Here are the patient education articles that are relevant to this topic. We encourage you to print or e-mail these topics to your patients. (You can also locate patient education articles on a variety of subjects by searching on "patient info" and the keyword(s) of interest.)
●Basics topics (see "Patient education: Osteoporosis (The Basics)" and "Patient education: Medicines for osteoporosis (The Basics)")
●Beyond the Basics topics (see "Patient education: Osteoporosis prevention and treatment (Beyond the Basics)")
SUMMARY AND RECOMMENDATIONS
●Osteoporosis is a silent disease until fracture occurs. Complications of fractures include pain, deformity, disability, and loss of height. (See 'Clinical manifestations' above.)
●For men ≥50 years of age, the World Health Organization (WHO) has established diagnostic thresholds for low bone mass and osteoporosis based upon bone mineral density (BMD) measurements of the hip (table 1). A dual-energy x-ray absorptiometry (DXA) T-score ≤-2.5 is consistent with osteoporosis, whereas a T-score between -1.0 and -2.5 is osteopenia. We use a male reference database for calculating T-scores in men. (See 'Diagnosis' above.)
●For men younger than 50 years, BMD measurements alone should not be used to define osteoporosis. In young men with low BMD (Z-score ≤-2.0), we diagnose osteoporosis if there is a history of a fragility fracture and, possibly, if other risk factors for osteoporosis (such as glucocorticoid therapy, hypogonadism, or hyperparathyroidism) are present. (See 'Diagnosis' above.)
●We suggest targeted BMD testing in men rather than routine testing based solely on age (Grade 2C). Some expert groups recommend screening men based on age alone (eg, 70 years or above). (See 'Candidates for bone density testing' above and "Screening for osteoporosis in postmenopausal women and men", section on 'Candidates for BMD testing'.)
We typically measure BMD in men with clinical manifestations of low bone mass, such as radiographic osteopenia, history of low trauma fractures, loss of more than 1.5 inches in height, as well as in those with risk factors for fracture, such as long-term glucocorticoid therapy, hypogonadism, primary hyperparathyroidism, and intestinal disorders (table 2). (See 'Candidates for bone density testing' above.)
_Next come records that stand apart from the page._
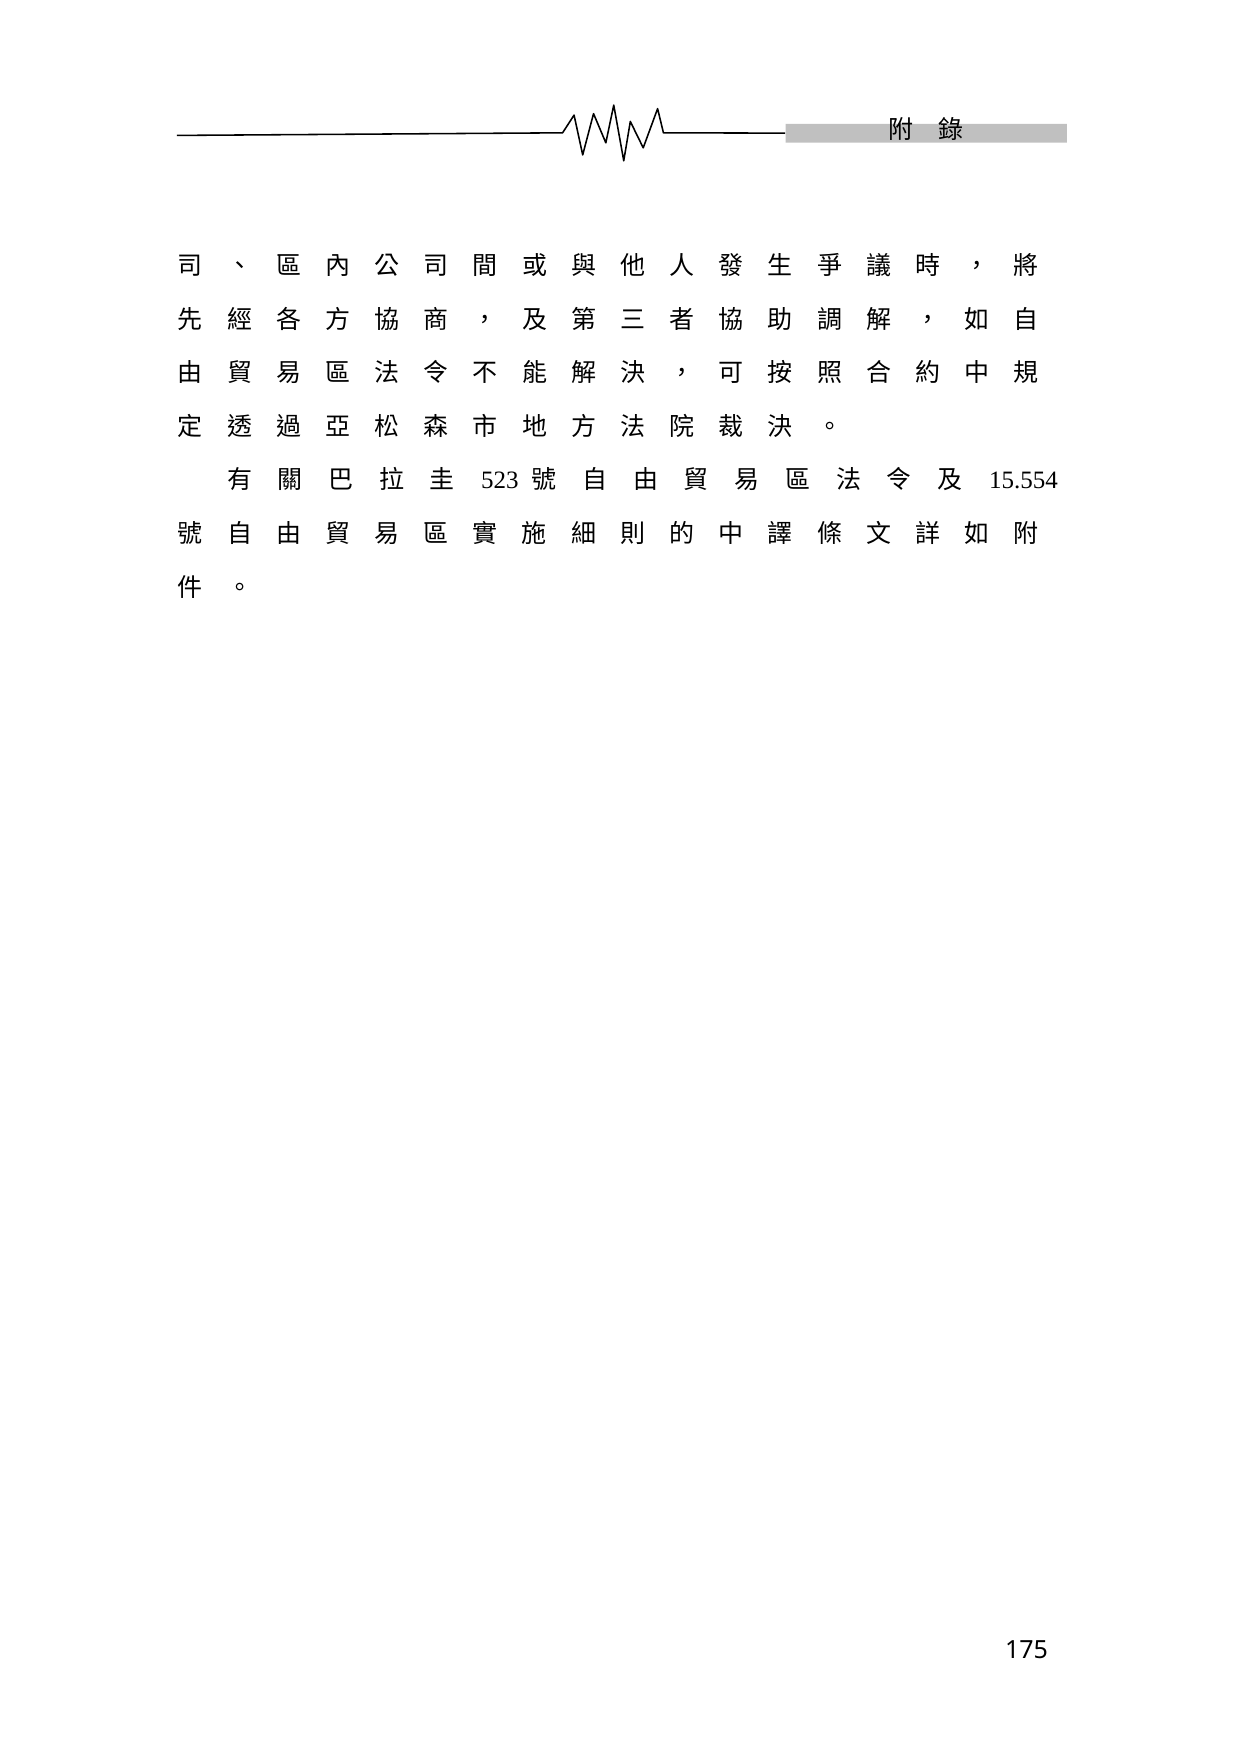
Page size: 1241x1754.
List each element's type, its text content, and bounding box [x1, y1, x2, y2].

text 有關巴拉圭523號自由貿易區法令及15.554號自由貿易區實施細則的中譯條文詳如附件。 [178, 451, 1063, 612]
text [178, 237, 1063, 451]
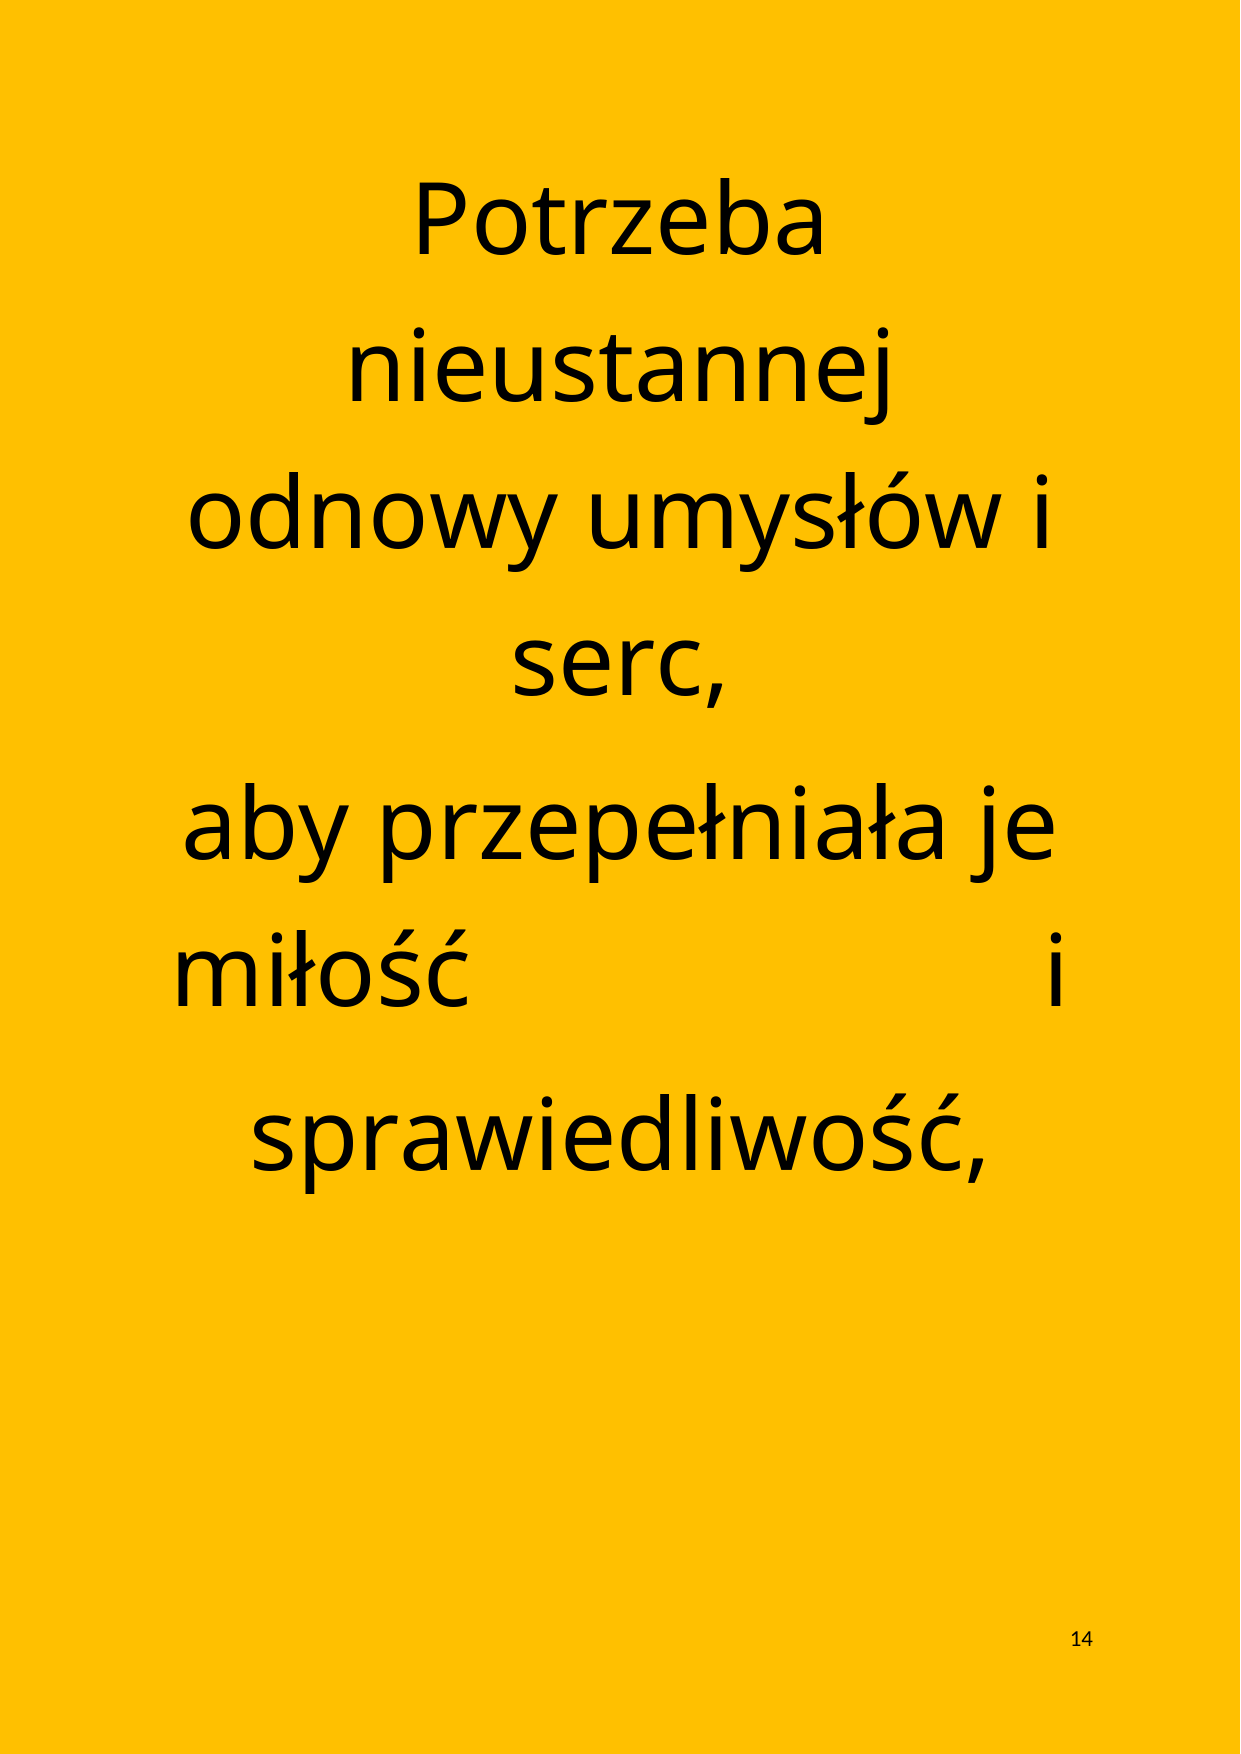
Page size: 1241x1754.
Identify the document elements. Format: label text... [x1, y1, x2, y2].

text sprawiedliwość, [148, 1063, 1093, 1200]
text Potrzeba nieustannej odnowy umysłów i serc, [148, 148, 1093, 725]
text aby przepełniała je miłość i [148, 753, 1093, 1036]
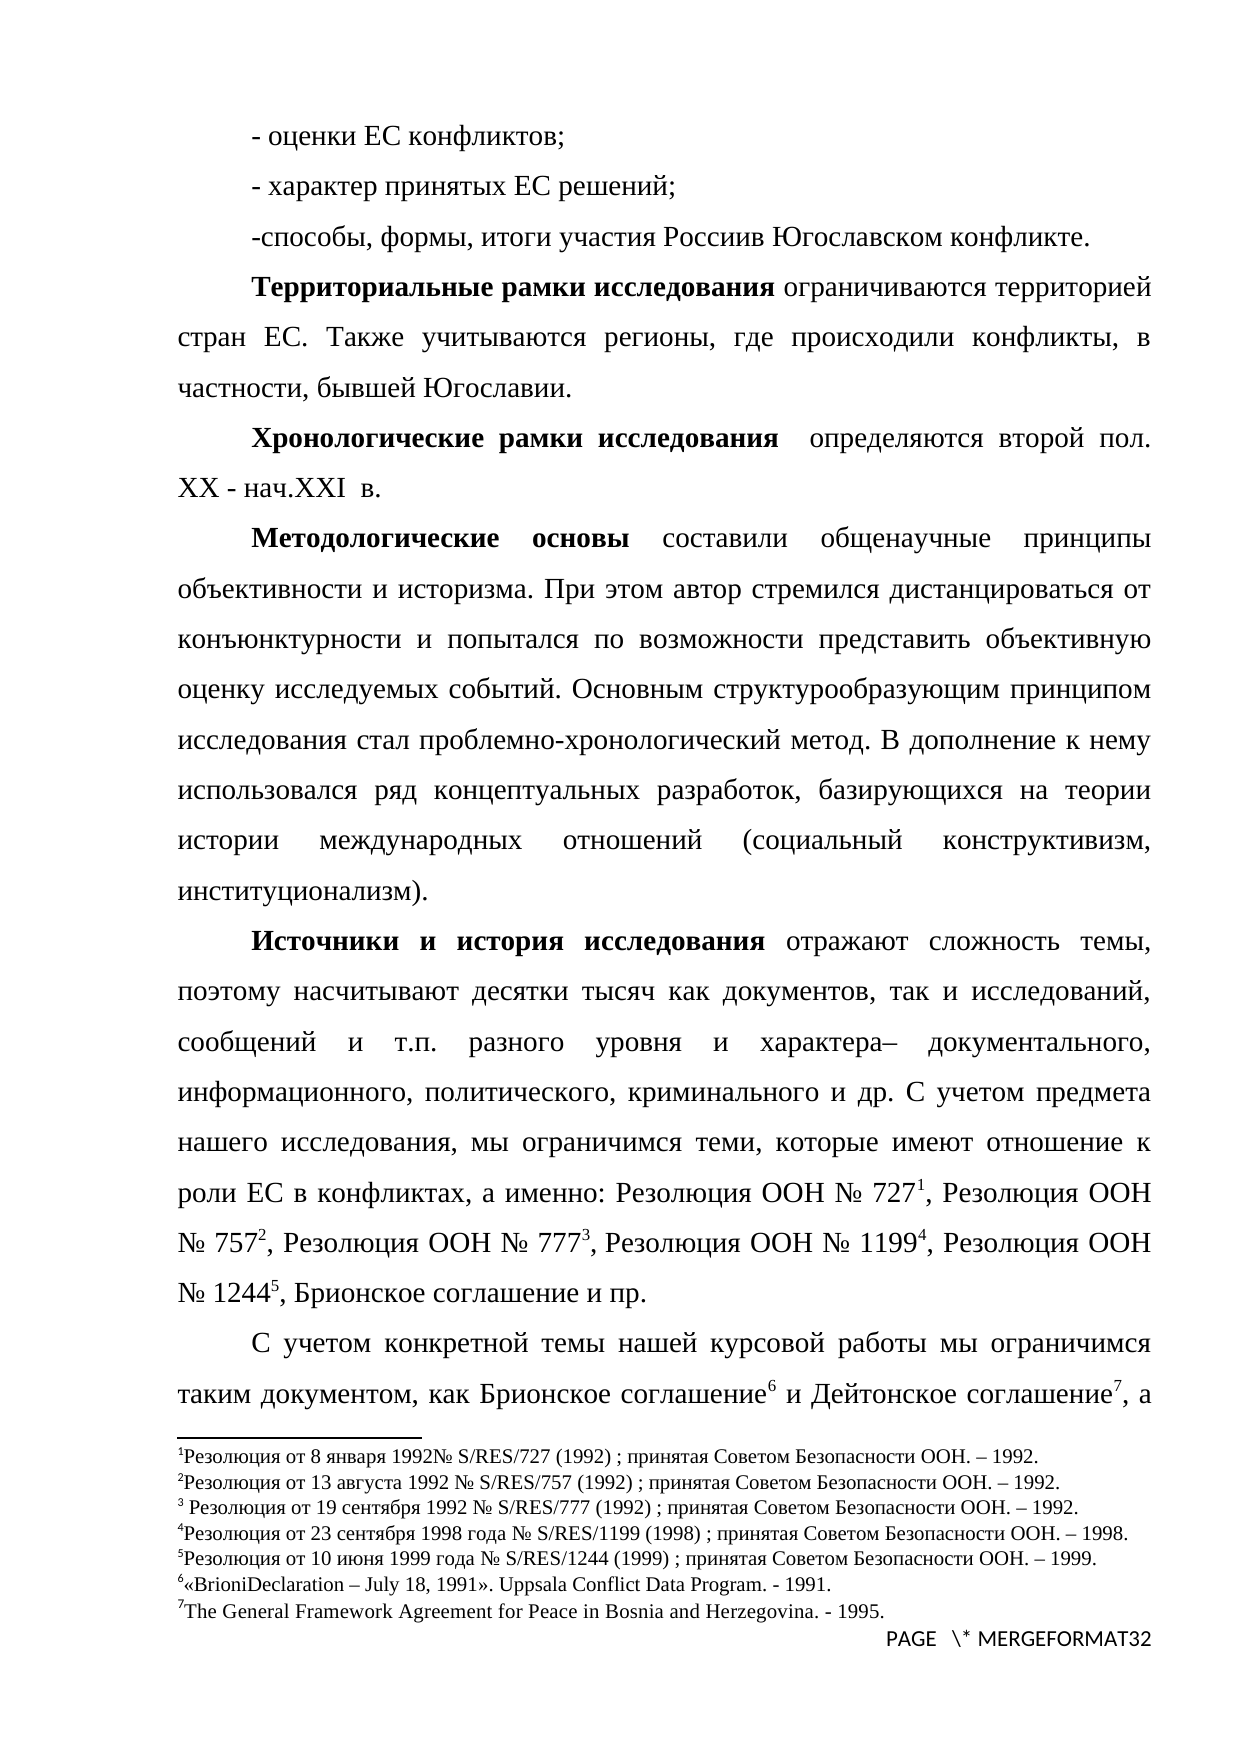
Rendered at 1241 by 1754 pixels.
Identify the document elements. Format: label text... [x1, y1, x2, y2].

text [177, 1326, 1152, 1409]
text -способы, формы, итоги участия Россиив Югославском конфликте. [177, 219, 1152, 252]
text - характер принятых ЕС решений; [177, 168, 1152, 202]
text - оценки ЕС конфликтов; [177, 118, 1152, 152]
text Хронологические рамки исследования определяются второй пол. XX - нач.XXI в. [177, 420, 1152, 504]
text Методологические основы составили общенаучные принципы объективности и историзма. При этом автор стремился дистанцироваться от конъюнктурности и попытался по возможности представить объективную оценку исследуемых событий. Основным структурообразующим принципом исследования стал проблемно-хронологический метод. В дополнение к нему использовался ряд концептуальных разработок, базирующихся на теории истории международных отношений (социальный конструктивизм, институционализм). [177, 521, 1152, 906]
text Территориальные рамки исследования ограничиваются территорией стран ЕС. Также учитываются регионы, где происходили конфликты, в частности, бывшей Югославии. [177, 269, 1152, 403]
text Источники и история исследования отражают сложность темы, поэтому насчитывают десятки тысяч как документов, так и исследований, сообщений и т.п. разного уровня и характера– документального, информационного, политического, криминального и др. С учетом предмета нашего исследования, мы ограничимся теми, которые имеют отношение к роли ЕС в конфликтах, а именно: Резолюция ООН № 727, Резолюция ООН № 757, Резолюция ООН № 777, Резолюция ООН № 1199, Резолюция ООН № 1244, Брионское соглашение и пр. [177, 923, 1152, 1309]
●The goal of the evaluation of men with low bone mass (T-score below -2.0) or fragility fracture is to rule out secondary causes (table 2). Many secondary etiologies of osteoporosis can be determined on history and physical examination. (See 'Evaluation' above.)
●In addition, most men with low bone mass or fragility fracture should have basic laboratory testing. Initial laboratory studies should include a complete blood count, biochemistry profile, 25-hydroxyvitamin D, testosterone, and measurement of urinary calcium excretion (table 3), particularly if there is no clear explanation for their low BMD.
Based on the results of the history, physical examination, and basic laboratory testing, more extensive testing may be indicated. (See 'Evaluation' above.)